- DATA EXTRACT -
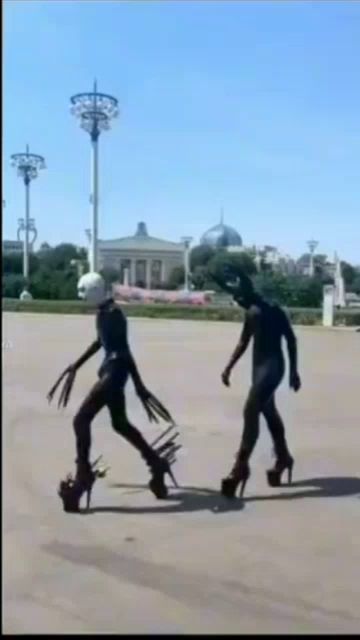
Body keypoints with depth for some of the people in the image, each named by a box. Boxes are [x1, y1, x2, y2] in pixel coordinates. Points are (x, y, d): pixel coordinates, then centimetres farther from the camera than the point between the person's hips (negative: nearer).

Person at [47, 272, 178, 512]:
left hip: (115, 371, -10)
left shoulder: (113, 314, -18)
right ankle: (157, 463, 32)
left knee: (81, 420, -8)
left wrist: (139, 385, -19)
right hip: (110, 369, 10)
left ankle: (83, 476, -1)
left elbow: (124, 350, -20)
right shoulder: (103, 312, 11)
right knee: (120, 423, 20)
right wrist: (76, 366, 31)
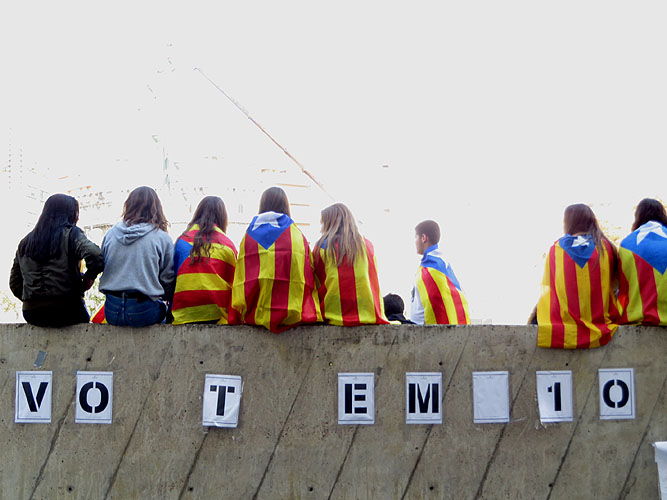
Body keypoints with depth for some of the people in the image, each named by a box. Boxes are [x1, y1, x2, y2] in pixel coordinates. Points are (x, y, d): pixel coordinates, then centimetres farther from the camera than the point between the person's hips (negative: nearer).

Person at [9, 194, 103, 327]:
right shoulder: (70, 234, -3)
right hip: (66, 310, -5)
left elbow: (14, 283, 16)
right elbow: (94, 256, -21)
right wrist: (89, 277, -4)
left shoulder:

- EXERCISE -
Rewrite every entry above in full, including its instructions and person boxes, but add -150 to each number in the keypoint triples, meaning both pixel coordinates and the depth value. Leave the boxes unchanged and omit the pictures.

- RESULT OF THE TASK -
Body keypoints with depth for some of the people in the image, each named by a box. Boxes are [x1, y1, x2, y2] in pixel coordinates. Points are (x, y, d): pixel coordinates, then centimetres farther from the camera than the point between the person's hips (negative: nearer).

Person at [47, 272, 178, 512]:
left hip: (-35, 221, -160)
left shoulder: (-37, 164, -168)
right ankle: (7, 313, -118)
left knee: (-69, 270, -158)
left wrist: (-11, 235, -169)
right hip: (-40, 219, -140)
left ankle: (-67, 326, -151)
left elbow: (-26, 200, -170)
right shoulder: (-47, 162, -139)
right knee: (-30, 273, -130)
right wrist: (-74, 216, -119)
Body keypoints with depth for some of the people in the image, each named by a box. Boxes are [x1, y1, x2, y2] in pixel coordinates. Points are (x, y, d): pixel coordinates, then centimetres farther from the camera than the point between the person's hips (negative: nearer).

Person at [9, 194, 103, 327]:
right shoulder: (-80, 84, -153)
right hip: (-84, 160, -155)
left elbow: (-136, 133, -134)
right elbow: (-56, 106, -171)
right wrist: (-61, 127, -154)
left shoulder:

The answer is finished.